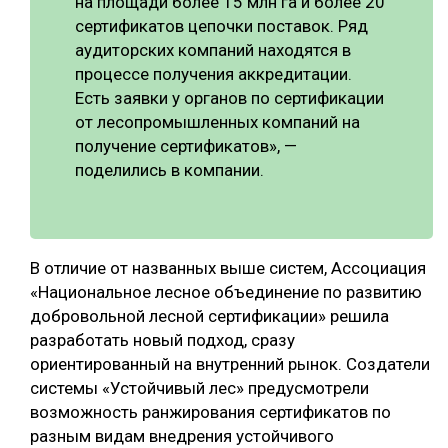
на площади более 15 млн га и более 20
сертификатов цепочки поставок. Ряд
аудиторских компаний находятся в
процессе получения аккредитации.
Есть заявки у органов по сертификации
от лесопромышленных компаний на
получение сертификатов», —
поделились в компании.
В отличие от названных выше систем, Ассоциация
«Национальное лесное объединение по развитию
добровольной лесной сертификации» решила
разработать новый подход, сразу
ориентированный на внутренний рынок. Создатели
системы «Устойчивый лес» предусмотрели
возможность ранжирования сертификатов по
разным видам внедрения устойчивого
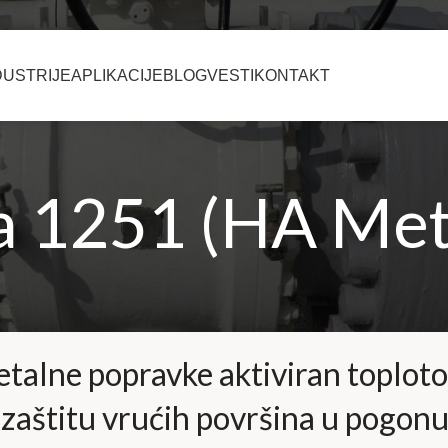
DUSTRIJE
APLIKACIJE
BLOG
VESTI
KONTAKT
a 1251 (HA Met
talne popravke aktiviran toplot
 zaštitu vrućih površina u pogon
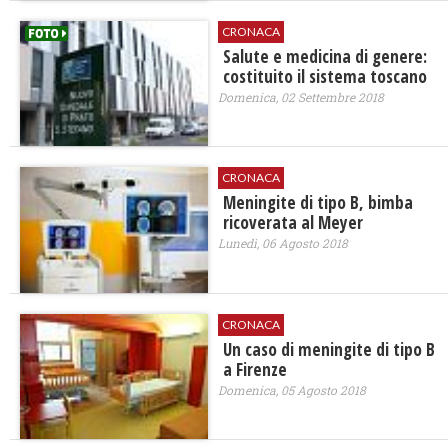
CRONACA
Salute e medicina di genere:
costituito il sistema toscano
Domenica, 02 Settembre 2018
CRONACA
Meningite di tipo B, bimba
ricoverata al Meyer
Lunedì, 06 Agosto 2018
CRONACA
Un caso di meningite di tipo B
a Firenze
Domenica, 05 Agosto 2018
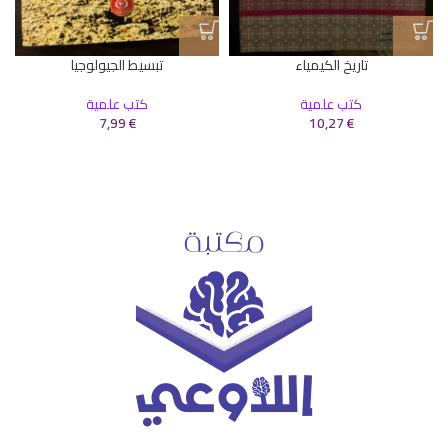
تاريخ الكيمياء
تبسيط الجيولوجيا
كتب علمية
كتب علمية
7,99
€
10,27
€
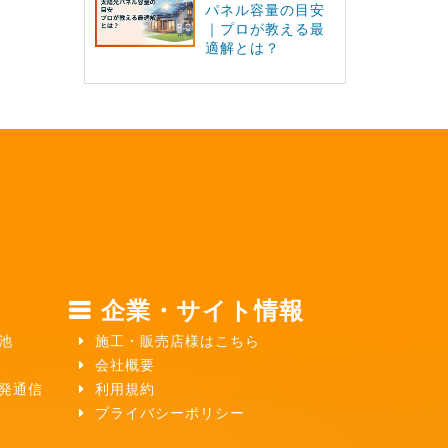
パネル容量の目安
｜プロが教える最
適解とは？
企業・サイト情報
池
施工・販売店様はこちら
会社概要
ガ発通信
利用規約
プライバシーポリシー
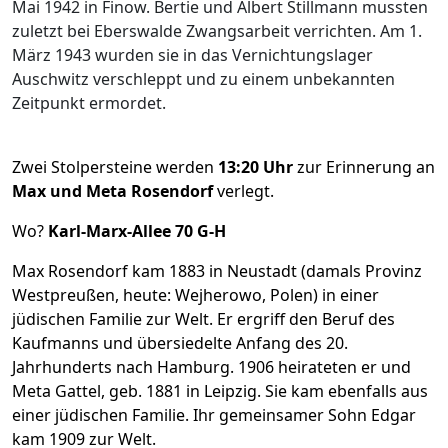
Mai 1942 in Finow. Bertie und Albert Stillmann mussten
zuletzt bei Eberswalde Zwangsarbeit verrichten. Am 1.
März 1943 wurden sie in das Vernichtungslager
Auschwitz verschleppt und zu einem unbekannten
Zeitpunkt ermordet.
Zwei Stolpersteine werden
13:20 Uhr
zur Erinnerung an
Max und Meta Rosendorf
verlegt.
Wo?
Karl-Marx-Allee 70 G-H
Max Rosendorf kam 1883 in Neustadt (damals Provinz
Westpreußen, heute: Wejherowo, Polen) in einer
jüdischen Familie zur Welt. Er ergriff den Beruf des
Kaufmanns und übersiedelte Anfang des 20.
Jahrhunderts nach Hamburg. 1906 heirateten er und
Meta Gattel, geb. 1881 in Leipzig. Sie kam ebenfalls aus
einer jüdischen Familie. Ihr gemeinsamer Sohn Edgar
kam 1909 zur Welt.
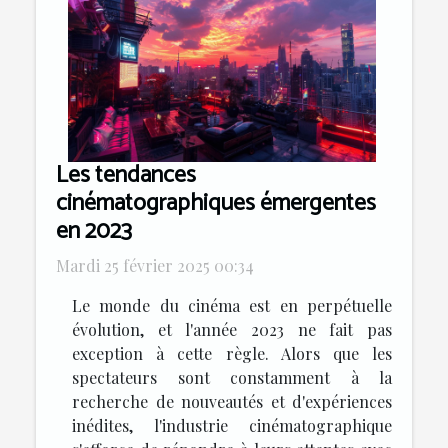
Les tendances
cinématographiques émergentes
en 2023
Mardi 25 février 2025 00:34
Le monde du cinéma est en perpétuelle
évolution, et l'année 2023 ne fait pas
exception à cette règle. Alors que les
spectateurs sont constamment à la
recherche de nouveautés et d'expériences
inédites, l'industrie cinématographique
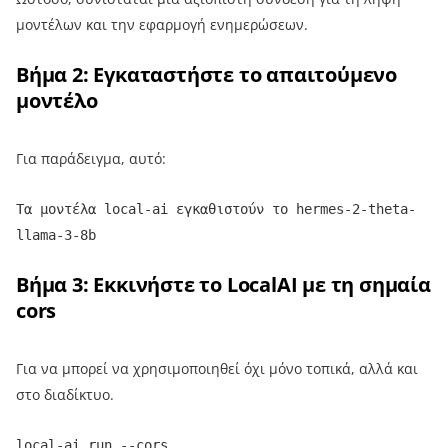
μοντέλων και την εφαρμογή ενημερώσεων.
Βήμα 2: Εγκαταστήστε το απαιτούμενο
μοντέλο
Για παράδειγμα, αυτό:
Τα μοντέλα local-ai εγκαθιστούν το hermes-2-theta-
llama-3-8b
Βήμα 3: Εκκινήστε το LocalAI με τη σημαία
cors
Για να μπορεί να χρησιμοποιηθεί όχι μόνο τοπικά, αλλά και
στο διαδίκτυο.
local-ai run --cors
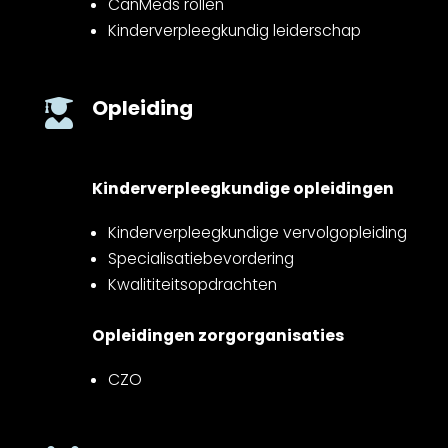
CanMeds rollen
Kinderverpleegkundig leiderschap
Opleiding

Kinderverpleegkundige opleidingen
Kinderverpleegkundige vervolgopleiding
Specialisatiebevordering
Kwalititeitsopdrachten
Opleidingen zorgorganisaties
CZO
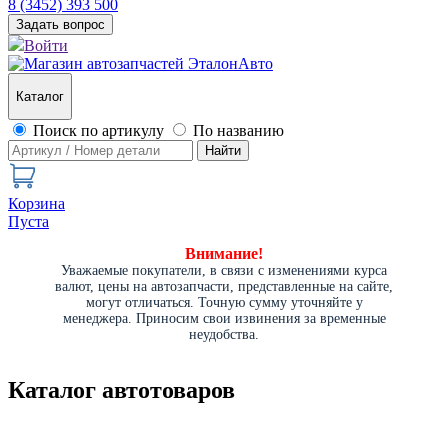
8 (3452) 393 500
Задать вопрос
Войти
Каталог
Поиск по артикулу
По названию
Найти
Корзина
Пуста
Внимание!
Уважаемые покупатели, в связи с изменениями курса
валют, цены на автозапчасти, представленные на сайте,
могут отличаться. Точную сумму уточняйте у
менеджера. Приносим свои извинения за временные
неудобства.
Каталог автотоваров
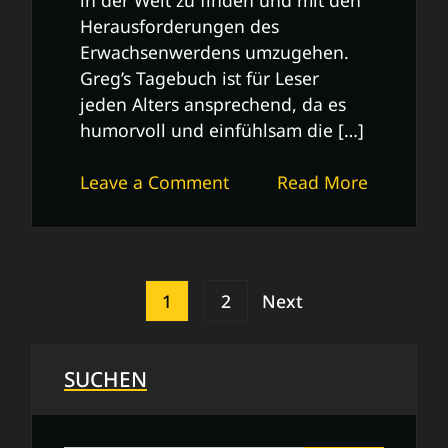
Herausforderungen des
Erwachsenwerdens umzugehen.
Greg’s Tagebuch ist für Leser
jeden Alters ansprechend, da es
humorvoll und einfühlsam die […]
on
Leave a Comment
Read More
Greg’s
Tagebuch:
Ein
Blick
Posts
1
2
Next
in
pagination
das
Leben
SUCHEN
von
Greg
Heffley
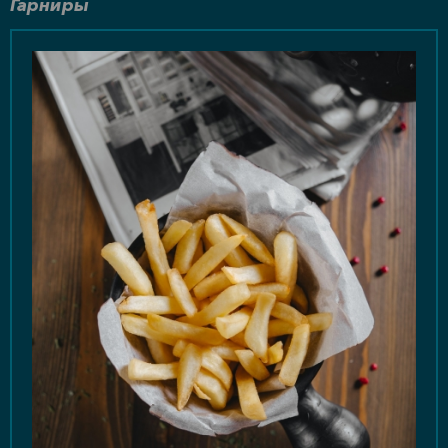
Гарниры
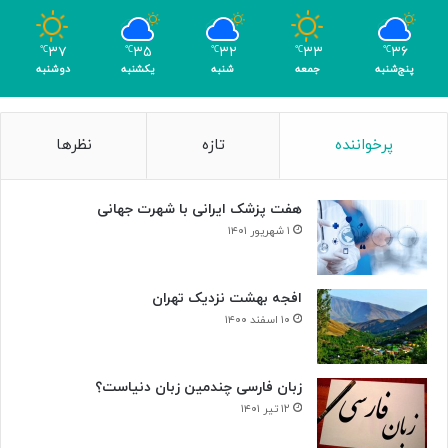
ی
ا
ک
ل
۳۷
۳۵
۳۲
۳۳
۳۶
℃
℃
℃
℃
℃
ر
د
پنج‌شنبه
جمعه
شنبه
یکشنبه
دوشنبه
ی
ر
گ
ت
ا
ا
پرخواننده
تازه
نظرها
م
ل
ی
ا
»
ر
هفت پزشک ایرانی با شهرت جهانی
و
ح
۱ شهریور ۱۴۰۱
د
ت
افجه بهشت نزدیک تهران
۱۰ اسفند ۱۴۰۰
زبان فارسی چندمین زبان دنیاست؟
۱۲ تیر ۱۴۰۱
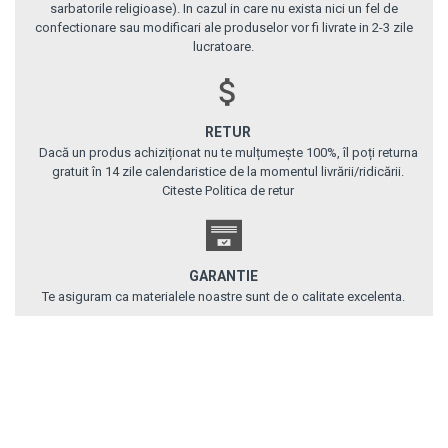
sarbatorile religioase). In cazul in care nu exista nici un fel de
confectionare sau modificari ale produselor vor fi livrate in 2-3 zile
lucratoare.
RETUR
Dacă un produs achiziționat nu te mulțumește 100%, îl poți returna
gratuit în 14 zile calendaristice de la momentul livrării/ridicării.
Citeste Politica de retur
GARANTIE
Te asiguram ca materialele noastre sunt de o calitate excelenta.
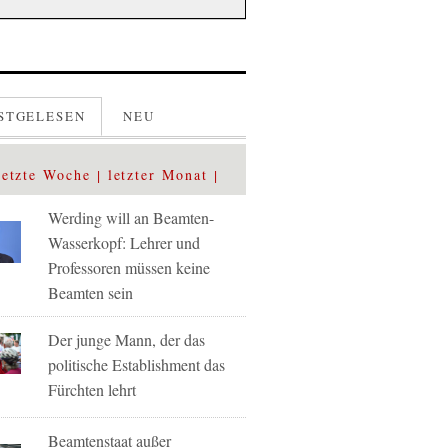
STGELESEN
NEU
letzte Woche
letzter Monat
Werding will an Beamten-
Wasserkopf: Lehrer und
Professoren müssen keine
Beamten sein
Der junge Mann, der das
politische Establishment das
Fürchten lehrt
Beamtenstaat außer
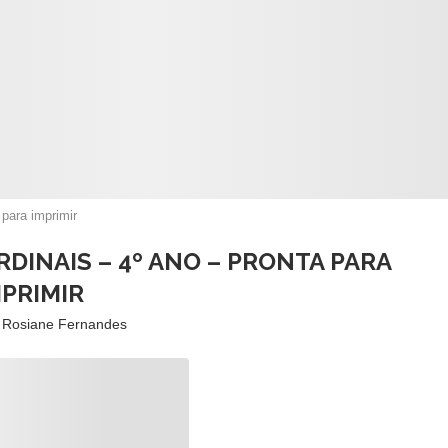
para imprimir
DINAIS – 4º ANO – PRONTA PARA
MPRIMIR
r
Rosiane Fernandes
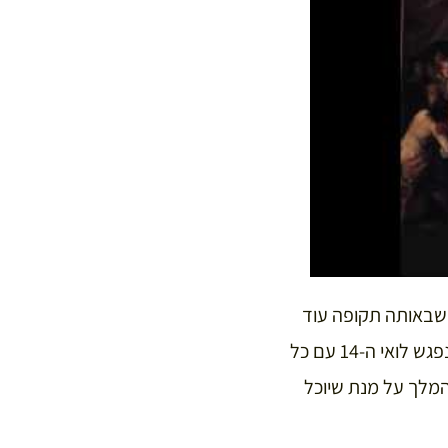
 שבאותה תקופה עוד
האמינו שמלך מסוגל לרפא מחלות באמצעות מגע. לאחר מכן במהלך השעתיים הבאות, נפגש לואי ה-14 עם כל
המלך על מנת שיוכל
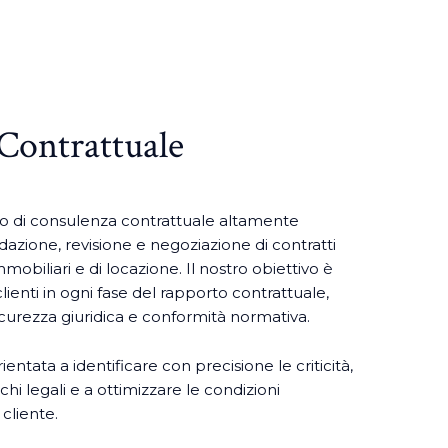
Contrattuale
zio di consulenza contrattuale altamente
redazione, revisione e negoziazione di contratti
mobiliari e di locazione. Il nostro obiettivo è
 clienti in ogni fase del rapporto contrattuale,
curezza giuridica e conformità normativa.
rientata a identificare con precisione le criticità,
chi legali e a ottimizzare le condizioni
 cliente.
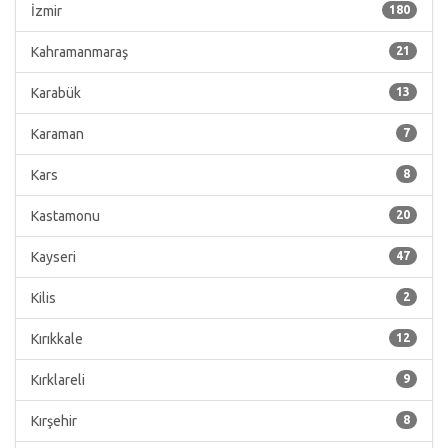
İzmir
180
Kahramanmaraş
21
Karabük
13
Karaman
7
Kars
8
Kastamonu
20
Kayseri
47
Kilis
2
Kırıkkale
12
Kırklareli
9
Kırşehir
8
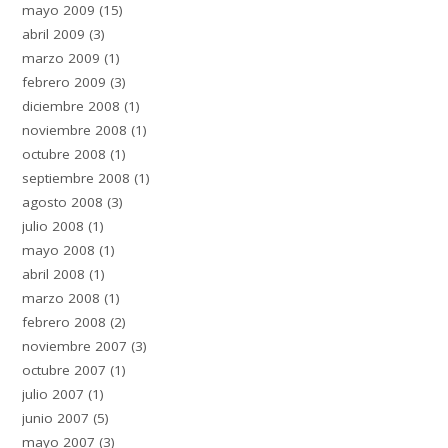
mayo 2009
(15)
abril 2009
(3)
marzo 2009
(1)
febrero 2009
(3)
diciembre 2008
(1)
noviembre 2008
(1)
octubre 2008
(1)
septiembre 2008
(1)
agosto 2008
(3)
julio 2008
(1)
mayo 2008
(1)
abril 2008
(1)
marzo 2008
(1)
febrero 2008
(2)
noviembre 2007
(3)
octubre 2007
(1)
julio 2007
(1)
junio 2007
(5)
mayo 2007
(3)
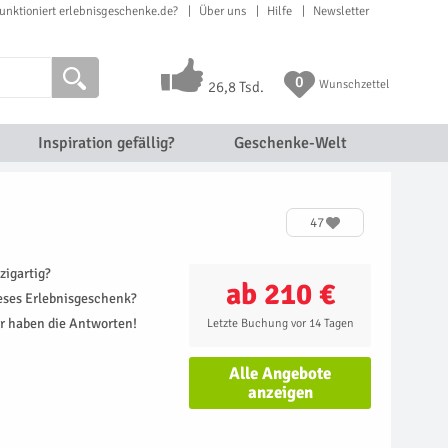
unktioniert erlebnisgeschenke.de?
Über uns
Hilfe
Newsletter
0
Wunschzettel
26,8 Tsd.
Inspiration gefällig?
Geschenke-Welt
47
zigartig?
ab 210 €
ieses Erlebnisgeschenk?
r haben die Antworten!
Letzte Buchung vor 14 Tagen
Alle Angebote
anzeigen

§ §

Instructions for the task:
Begin at the line in the items above that contains "Mai 1942 in" and stop after the line that contains "kam 1909 zur Welt.". Render only those lines as a numbered list, one entry per line and omitting any blank lines.

Result for this exercise:
1. Mai 1942 in Finow. Bertie und Albert Stillmann mussten
2. zuletzt bei Eberswalde Zwangsarbeit verrichten. Am 1.
3. März 1943 wurden sie in das Vernichtungslager
4. Auschwitz verschleppt und zu einem unbekannten
5. Zeitpunkt ermordet.
6. Zwei Stolpersteine werden
7. 13:20 Uhr
8. zur Erinnerung an
9. Max und Meta Rosendorf
10. verlegt.
11. Wo?
12. Karl-Marx-Allee 70 G-H
13. Max Rosendorf kam 1883 in Neustadt (damals Provinz
14. Westpreußen, heute: Wejherowo, Polen) in einer
15. jüdischen Familie zur Welt. Er ergriff den Beruf des
16. Kaufmanns und übersiedelte Anfang des 20.
17. Jahrhunderts nach Hamburg. 1906 heirateten er und
18. Meta Gattel, geb. 1881 in Leipzig. Sie kam ebenfalls aus
19. einer jüdischen Familie. Ihr gemeinsamer Sohn Edgar
20. kam 1909 zur Welt.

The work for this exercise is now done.